INPUT DATA: Begin

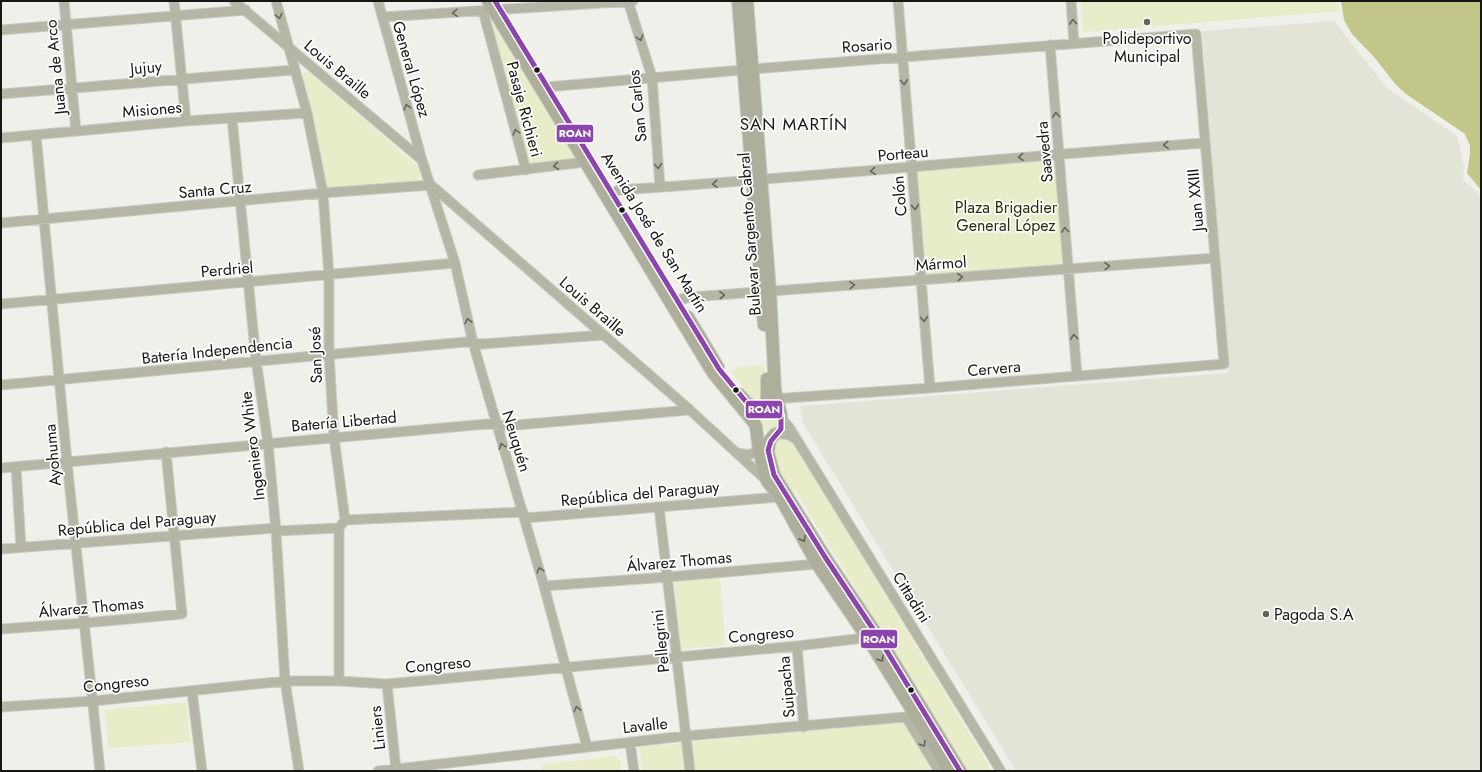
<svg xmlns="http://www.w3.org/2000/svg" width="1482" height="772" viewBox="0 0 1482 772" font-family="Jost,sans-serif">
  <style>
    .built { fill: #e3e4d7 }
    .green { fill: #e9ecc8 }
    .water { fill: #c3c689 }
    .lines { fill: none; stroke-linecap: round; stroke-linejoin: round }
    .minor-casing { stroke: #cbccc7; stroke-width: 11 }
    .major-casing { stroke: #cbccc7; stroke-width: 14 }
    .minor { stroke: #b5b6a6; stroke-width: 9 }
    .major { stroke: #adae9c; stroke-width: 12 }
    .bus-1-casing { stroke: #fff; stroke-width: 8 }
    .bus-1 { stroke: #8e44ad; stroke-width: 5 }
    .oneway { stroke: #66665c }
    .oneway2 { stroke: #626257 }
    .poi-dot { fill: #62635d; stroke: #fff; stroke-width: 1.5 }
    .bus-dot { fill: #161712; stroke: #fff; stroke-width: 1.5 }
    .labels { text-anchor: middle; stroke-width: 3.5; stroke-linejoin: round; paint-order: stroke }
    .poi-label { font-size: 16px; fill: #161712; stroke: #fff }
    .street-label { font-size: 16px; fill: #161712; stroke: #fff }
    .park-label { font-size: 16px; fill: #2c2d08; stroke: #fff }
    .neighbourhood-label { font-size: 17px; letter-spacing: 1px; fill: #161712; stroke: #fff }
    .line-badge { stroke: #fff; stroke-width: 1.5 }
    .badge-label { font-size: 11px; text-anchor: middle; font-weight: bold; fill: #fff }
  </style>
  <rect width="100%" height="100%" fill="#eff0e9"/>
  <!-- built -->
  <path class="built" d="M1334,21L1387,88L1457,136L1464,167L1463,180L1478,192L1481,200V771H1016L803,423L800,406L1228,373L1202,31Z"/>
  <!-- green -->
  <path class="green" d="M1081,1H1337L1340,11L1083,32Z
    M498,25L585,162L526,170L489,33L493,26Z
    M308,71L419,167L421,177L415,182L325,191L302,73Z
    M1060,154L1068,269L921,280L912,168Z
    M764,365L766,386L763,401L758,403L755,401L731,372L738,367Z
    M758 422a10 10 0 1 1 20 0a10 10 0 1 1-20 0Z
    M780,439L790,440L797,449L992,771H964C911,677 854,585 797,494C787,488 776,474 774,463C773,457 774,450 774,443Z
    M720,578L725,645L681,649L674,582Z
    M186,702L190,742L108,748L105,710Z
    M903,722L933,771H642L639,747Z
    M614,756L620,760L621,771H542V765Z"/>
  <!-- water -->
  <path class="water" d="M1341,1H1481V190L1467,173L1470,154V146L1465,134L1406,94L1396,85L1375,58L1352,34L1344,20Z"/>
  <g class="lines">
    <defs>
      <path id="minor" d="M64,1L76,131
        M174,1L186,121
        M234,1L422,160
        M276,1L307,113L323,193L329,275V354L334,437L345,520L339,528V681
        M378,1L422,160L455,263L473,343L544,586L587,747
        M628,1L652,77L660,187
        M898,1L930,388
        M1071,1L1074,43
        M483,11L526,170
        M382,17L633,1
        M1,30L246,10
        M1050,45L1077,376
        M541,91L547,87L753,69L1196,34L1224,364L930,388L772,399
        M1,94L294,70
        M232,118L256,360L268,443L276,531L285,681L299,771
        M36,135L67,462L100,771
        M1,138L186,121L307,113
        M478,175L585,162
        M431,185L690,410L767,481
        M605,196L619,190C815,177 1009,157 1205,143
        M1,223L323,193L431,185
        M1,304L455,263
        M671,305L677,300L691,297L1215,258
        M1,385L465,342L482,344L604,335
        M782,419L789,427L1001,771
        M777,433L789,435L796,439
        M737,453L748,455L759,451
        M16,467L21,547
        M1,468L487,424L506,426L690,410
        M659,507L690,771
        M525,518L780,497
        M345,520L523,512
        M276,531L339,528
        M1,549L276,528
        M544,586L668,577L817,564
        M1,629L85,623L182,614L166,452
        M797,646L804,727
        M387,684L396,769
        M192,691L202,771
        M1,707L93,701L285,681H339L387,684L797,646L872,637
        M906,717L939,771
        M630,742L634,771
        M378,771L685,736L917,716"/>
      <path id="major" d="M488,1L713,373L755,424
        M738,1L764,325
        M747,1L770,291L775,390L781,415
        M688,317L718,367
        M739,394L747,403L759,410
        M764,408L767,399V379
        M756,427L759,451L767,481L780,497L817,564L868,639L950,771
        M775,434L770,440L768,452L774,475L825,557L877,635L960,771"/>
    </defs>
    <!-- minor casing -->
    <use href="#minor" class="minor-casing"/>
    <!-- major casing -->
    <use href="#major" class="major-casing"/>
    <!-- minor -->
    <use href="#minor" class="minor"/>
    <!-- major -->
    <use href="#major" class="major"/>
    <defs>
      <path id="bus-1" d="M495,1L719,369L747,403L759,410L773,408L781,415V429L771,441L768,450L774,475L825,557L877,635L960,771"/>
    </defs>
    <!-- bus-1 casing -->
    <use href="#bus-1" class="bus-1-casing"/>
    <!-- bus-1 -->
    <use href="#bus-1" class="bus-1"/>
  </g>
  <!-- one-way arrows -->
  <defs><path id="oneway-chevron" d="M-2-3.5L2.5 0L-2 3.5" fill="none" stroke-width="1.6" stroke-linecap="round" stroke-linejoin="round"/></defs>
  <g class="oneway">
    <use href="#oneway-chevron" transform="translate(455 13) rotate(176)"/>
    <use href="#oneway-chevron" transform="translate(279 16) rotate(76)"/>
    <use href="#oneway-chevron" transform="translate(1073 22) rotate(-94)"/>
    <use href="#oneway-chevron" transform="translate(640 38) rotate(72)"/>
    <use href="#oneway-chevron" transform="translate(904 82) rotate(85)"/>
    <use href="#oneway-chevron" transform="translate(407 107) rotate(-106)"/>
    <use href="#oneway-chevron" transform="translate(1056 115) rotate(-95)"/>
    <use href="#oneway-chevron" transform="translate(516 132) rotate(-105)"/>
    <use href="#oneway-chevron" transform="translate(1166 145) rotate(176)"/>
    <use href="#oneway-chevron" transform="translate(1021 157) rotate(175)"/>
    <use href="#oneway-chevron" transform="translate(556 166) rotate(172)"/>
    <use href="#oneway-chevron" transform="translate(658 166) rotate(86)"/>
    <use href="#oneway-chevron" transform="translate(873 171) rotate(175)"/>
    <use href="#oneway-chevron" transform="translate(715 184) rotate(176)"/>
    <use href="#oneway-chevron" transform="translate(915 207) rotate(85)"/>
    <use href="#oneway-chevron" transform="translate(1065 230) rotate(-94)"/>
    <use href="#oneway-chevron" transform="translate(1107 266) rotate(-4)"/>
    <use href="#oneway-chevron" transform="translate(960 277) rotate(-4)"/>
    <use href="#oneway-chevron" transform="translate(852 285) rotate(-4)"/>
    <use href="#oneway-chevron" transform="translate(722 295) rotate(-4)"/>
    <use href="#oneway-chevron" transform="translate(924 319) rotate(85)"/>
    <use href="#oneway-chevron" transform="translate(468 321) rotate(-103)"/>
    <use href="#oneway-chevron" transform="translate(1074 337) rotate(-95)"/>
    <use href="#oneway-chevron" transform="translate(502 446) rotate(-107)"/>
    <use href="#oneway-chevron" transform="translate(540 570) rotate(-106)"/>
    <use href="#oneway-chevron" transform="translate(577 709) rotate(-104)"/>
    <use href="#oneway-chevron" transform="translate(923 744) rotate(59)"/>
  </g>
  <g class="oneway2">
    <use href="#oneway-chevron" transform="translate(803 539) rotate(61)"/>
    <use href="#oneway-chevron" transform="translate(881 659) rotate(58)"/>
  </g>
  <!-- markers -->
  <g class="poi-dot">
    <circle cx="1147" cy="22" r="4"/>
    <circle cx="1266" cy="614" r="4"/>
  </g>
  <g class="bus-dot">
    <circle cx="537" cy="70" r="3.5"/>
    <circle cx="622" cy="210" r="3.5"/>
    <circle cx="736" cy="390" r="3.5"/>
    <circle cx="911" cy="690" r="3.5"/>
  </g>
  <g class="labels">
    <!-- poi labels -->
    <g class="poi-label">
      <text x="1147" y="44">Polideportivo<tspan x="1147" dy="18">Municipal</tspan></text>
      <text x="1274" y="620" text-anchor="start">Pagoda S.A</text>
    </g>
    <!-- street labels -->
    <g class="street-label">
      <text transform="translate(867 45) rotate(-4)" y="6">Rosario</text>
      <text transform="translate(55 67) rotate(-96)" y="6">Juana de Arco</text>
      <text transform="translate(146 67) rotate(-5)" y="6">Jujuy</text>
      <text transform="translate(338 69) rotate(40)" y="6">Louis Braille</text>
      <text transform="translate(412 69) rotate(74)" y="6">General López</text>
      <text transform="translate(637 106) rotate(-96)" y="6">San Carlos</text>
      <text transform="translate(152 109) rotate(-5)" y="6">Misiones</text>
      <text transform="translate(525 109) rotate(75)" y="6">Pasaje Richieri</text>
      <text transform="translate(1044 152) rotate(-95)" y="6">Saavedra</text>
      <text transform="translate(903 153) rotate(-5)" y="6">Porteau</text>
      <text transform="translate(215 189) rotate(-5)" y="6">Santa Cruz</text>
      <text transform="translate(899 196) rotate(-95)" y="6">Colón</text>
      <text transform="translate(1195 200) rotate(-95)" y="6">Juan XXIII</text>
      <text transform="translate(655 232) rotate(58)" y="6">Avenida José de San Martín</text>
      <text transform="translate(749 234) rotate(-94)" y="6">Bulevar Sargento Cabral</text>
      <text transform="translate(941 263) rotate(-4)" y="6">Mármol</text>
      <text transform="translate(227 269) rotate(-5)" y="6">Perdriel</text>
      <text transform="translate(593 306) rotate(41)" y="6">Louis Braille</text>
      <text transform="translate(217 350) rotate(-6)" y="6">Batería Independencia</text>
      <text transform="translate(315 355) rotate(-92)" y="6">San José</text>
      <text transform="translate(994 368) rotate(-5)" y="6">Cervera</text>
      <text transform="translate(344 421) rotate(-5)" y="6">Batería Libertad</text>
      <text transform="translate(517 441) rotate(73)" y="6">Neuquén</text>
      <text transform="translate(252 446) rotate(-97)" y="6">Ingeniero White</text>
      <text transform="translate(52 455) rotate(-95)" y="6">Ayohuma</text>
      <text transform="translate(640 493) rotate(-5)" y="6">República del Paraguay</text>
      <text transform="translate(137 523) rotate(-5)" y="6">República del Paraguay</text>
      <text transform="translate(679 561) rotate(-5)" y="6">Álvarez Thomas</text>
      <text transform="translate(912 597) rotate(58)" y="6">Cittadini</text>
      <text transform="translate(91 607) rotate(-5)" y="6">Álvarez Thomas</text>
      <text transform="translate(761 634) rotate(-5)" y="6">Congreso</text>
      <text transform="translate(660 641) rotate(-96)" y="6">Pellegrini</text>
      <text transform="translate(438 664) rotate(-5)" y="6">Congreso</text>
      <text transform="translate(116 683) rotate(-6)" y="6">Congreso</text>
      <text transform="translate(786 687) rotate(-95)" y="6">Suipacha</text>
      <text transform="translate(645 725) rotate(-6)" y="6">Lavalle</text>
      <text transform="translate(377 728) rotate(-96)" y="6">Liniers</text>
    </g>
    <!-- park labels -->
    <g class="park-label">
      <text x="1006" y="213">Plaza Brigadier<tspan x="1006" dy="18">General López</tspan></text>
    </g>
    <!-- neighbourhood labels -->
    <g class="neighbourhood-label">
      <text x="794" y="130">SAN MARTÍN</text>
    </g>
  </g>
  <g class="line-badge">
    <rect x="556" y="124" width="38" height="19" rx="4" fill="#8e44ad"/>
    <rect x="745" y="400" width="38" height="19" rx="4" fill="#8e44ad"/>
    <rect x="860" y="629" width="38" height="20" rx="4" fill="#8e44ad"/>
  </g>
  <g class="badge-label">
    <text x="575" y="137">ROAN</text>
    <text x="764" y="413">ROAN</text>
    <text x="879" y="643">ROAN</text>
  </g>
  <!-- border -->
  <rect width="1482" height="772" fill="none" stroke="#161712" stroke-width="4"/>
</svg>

INPUT DATA: End
INPUT DATA: Begin

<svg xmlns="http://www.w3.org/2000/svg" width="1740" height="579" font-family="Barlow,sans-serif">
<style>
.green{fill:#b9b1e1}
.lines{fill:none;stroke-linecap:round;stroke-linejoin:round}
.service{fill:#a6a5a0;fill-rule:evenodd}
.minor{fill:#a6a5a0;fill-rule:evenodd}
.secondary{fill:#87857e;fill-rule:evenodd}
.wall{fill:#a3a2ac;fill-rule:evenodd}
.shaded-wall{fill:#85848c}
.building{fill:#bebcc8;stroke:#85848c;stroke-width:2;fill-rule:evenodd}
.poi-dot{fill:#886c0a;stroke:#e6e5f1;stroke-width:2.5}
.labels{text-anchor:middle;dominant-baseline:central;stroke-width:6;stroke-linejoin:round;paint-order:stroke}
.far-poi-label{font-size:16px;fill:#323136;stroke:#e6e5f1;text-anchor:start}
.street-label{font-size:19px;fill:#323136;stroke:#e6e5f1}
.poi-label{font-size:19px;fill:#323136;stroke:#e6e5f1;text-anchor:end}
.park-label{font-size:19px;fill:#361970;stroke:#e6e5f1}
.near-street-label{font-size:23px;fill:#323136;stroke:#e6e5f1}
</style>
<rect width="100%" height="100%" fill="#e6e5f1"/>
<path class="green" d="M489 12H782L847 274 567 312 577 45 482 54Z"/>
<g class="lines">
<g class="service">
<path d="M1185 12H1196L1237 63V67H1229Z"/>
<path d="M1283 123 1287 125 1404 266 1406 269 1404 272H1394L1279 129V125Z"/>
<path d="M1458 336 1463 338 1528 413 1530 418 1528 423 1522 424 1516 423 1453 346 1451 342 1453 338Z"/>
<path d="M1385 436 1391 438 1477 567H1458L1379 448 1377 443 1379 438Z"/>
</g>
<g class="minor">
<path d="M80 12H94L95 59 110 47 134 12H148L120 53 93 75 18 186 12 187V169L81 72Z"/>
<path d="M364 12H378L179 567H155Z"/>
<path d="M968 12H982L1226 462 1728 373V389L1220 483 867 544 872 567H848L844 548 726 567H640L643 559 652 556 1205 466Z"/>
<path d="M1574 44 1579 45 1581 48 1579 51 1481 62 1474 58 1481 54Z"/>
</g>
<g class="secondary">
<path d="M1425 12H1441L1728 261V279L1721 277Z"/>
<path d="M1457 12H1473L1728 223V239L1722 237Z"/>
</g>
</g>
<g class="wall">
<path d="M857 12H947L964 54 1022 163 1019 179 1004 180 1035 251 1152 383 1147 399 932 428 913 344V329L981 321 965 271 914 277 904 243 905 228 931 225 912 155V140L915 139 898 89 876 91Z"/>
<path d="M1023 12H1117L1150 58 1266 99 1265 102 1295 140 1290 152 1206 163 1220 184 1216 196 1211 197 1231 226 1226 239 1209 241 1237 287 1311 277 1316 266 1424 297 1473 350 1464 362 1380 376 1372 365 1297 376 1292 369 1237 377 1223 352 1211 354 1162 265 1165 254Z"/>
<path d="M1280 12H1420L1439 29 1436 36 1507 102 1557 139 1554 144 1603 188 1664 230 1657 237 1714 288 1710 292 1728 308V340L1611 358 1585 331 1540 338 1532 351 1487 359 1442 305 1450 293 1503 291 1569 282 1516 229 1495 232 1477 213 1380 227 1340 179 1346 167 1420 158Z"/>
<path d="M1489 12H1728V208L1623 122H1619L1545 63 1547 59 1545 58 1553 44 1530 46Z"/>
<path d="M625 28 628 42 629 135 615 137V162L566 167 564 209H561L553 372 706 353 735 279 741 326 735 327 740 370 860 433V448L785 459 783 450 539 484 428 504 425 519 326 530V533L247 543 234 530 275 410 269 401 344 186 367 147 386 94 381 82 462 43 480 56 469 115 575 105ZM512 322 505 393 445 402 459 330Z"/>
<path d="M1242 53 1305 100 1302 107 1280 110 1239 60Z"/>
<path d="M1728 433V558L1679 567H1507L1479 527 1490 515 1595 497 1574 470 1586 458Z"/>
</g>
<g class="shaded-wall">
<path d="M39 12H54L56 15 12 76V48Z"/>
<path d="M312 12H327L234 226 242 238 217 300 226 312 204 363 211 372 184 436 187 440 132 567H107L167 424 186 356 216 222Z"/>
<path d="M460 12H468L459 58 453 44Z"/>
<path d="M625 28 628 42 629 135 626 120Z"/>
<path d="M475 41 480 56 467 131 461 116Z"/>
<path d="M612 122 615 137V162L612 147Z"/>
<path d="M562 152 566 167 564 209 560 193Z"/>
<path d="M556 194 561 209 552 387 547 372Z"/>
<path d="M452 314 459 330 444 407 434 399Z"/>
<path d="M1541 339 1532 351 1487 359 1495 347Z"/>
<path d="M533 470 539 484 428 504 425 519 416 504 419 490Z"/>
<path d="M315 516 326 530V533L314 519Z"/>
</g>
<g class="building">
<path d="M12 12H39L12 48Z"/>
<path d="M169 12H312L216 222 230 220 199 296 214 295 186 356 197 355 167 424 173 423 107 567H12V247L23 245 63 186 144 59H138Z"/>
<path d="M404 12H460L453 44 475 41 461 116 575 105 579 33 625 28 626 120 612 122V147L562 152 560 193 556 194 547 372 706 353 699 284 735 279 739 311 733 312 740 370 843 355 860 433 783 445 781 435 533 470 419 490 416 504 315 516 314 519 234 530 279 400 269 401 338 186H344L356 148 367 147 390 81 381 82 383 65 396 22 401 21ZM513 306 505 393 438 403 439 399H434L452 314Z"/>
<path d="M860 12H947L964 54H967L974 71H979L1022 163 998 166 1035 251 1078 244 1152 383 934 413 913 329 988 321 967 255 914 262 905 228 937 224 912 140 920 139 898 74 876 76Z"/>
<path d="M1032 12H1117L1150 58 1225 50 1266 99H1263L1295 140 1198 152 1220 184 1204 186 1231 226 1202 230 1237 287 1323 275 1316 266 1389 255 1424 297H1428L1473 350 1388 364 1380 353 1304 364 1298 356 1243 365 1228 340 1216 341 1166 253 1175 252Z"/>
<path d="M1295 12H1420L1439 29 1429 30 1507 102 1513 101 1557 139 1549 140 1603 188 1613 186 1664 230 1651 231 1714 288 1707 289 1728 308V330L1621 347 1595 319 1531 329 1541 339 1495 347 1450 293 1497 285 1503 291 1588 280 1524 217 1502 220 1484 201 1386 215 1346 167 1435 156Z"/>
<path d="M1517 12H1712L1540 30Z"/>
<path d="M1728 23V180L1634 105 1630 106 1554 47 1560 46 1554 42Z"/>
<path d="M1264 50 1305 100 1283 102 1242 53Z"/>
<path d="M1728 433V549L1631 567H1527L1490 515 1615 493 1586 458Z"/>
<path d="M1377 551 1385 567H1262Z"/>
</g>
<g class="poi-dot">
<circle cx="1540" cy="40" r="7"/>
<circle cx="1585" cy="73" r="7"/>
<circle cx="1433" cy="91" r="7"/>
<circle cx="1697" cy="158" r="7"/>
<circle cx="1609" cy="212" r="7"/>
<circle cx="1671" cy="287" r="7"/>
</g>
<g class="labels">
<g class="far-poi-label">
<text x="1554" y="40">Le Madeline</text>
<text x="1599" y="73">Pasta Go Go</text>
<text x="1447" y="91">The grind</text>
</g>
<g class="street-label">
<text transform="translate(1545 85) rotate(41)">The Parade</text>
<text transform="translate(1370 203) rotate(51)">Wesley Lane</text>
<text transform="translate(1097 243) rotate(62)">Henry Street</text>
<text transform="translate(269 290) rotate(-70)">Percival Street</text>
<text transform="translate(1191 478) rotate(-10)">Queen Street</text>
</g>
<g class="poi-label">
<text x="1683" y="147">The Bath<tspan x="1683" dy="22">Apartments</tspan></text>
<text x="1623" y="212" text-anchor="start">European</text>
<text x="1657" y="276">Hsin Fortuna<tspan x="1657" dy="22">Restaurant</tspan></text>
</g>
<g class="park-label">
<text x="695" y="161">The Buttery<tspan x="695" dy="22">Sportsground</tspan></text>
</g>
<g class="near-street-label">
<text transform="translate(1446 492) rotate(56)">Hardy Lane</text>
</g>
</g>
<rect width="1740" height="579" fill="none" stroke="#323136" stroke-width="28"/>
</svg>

INPUT DATA: End

(ASSIGNMENT):
Locate the string "evenodd" in the listing above and copy every line where it occurs.

(RESULT OF THE EXERCISE):
.service{fill:#a6a5a0;fill-rule:evenodd}
.minor{fill:#a6a5a0;fill-rule:evenodd}
.secondary{fill:#87857e;fill-rule:evenodd}
.wall{fill:#a3a2ac;fill-rule:evenodd}
.building{fill:#bebcc8;stroke:#85848c;stroke-width:2;fill-rule:evenodd}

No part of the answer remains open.